May 21, 2014


Pornography is defined as printed or visual material containing the explicit description or display of sexual organs or activity, intended to stimulate erotic (rather than aesthetic or emotional) feelings. Though pornography is most popular in the visual form, printed material is just as degrading and harmful- and men aren’t the only ones struggling with this type of addiction.

 Pornography is a growing trend among women. Of the online porn viewers, 72 percent are men and 28 percent are women. According to a study by the Pew Research Center, the number of women who view porn online has quadrupled in the last three years. 

 Not only are those numbers increasing, but the number of women who access pornography in print form, such as explicit romance novels, is increasing as well.
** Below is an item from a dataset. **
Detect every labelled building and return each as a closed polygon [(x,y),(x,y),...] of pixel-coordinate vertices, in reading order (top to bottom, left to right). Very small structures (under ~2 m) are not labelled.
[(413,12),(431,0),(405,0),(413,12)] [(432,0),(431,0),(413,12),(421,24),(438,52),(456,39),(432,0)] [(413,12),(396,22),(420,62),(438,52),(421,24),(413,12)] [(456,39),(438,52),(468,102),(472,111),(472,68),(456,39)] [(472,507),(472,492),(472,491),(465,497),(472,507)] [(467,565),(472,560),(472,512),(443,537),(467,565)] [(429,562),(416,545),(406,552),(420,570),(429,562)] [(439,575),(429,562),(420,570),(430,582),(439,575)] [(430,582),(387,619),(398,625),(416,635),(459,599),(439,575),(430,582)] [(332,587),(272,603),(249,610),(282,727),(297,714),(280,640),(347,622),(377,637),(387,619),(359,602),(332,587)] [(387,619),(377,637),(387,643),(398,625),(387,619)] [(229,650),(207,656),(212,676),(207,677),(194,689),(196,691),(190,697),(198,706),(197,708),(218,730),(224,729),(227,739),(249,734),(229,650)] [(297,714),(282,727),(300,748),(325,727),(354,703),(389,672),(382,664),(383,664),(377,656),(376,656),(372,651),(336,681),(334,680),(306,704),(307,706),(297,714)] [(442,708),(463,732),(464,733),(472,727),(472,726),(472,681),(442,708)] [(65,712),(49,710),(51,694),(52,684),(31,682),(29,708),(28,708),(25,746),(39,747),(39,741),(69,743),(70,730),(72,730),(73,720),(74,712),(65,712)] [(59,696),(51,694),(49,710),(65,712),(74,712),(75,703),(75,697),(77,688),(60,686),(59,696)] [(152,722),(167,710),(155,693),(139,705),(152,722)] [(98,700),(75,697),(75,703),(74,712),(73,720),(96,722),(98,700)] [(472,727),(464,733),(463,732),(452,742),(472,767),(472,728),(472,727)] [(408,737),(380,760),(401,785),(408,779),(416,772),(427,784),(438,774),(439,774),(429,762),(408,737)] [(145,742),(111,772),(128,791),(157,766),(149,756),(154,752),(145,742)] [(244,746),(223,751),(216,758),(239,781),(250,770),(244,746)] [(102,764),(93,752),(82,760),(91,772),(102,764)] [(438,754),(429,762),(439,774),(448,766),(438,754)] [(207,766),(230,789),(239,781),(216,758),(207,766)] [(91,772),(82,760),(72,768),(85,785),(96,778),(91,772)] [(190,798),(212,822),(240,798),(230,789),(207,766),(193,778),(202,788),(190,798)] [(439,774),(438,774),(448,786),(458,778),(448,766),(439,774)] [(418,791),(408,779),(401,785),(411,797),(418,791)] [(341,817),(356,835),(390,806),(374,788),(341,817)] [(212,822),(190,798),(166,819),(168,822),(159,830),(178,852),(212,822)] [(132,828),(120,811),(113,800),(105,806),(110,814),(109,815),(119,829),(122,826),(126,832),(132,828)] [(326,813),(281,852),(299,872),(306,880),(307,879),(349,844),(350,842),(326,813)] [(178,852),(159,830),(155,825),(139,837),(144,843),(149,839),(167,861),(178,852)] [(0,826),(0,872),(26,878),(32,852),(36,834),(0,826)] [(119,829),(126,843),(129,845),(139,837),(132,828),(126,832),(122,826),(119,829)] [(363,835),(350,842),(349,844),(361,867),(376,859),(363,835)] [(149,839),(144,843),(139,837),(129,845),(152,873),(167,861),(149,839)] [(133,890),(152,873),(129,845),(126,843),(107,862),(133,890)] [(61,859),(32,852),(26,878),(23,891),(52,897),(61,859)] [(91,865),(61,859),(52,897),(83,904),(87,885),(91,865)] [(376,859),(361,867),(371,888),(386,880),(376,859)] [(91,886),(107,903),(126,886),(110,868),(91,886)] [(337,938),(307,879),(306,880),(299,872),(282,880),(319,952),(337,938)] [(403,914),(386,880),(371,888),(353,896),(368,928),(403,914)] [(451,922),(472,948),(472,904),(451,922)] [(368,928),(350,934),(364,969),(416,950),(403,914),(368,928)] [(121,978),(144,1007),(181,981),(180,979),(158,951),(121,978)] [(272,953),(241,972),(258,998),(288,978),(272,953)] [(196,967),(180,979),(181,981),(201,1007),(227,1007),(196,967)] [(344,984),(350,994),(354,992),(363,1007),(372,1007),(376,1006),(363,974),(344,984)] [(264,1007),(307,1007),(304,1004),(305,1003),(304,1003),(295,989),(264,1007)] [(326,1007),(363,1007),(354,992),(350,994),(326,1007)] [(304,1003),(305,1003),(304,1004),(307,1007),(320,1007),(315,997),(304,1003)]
 Women naturally have a desire for emotional connection and literature can fulfill that in ways that visual pornography cannot. Although different, the two forms act in the same way: arousal of the reader over and over to a point that the intake must be increased for the same stimulation (quickly turning into an addiction.) 

 Because pornography and sexual addiction are often regarded as a man’s habit, it can be intimidating for women to admit their addiction. Surprisingly, women’s addiction to pornography is silent and widespread. In fact, 70 percent of women admit to keeping their steamy online activities a secret. 

 Men and women may suffer from their addictions in different ways, but they are equally affected by their actions. When women regularly view or read pornography, they suffer from depression and a low self-esteem. There are support groups available for women struggling with this addiction.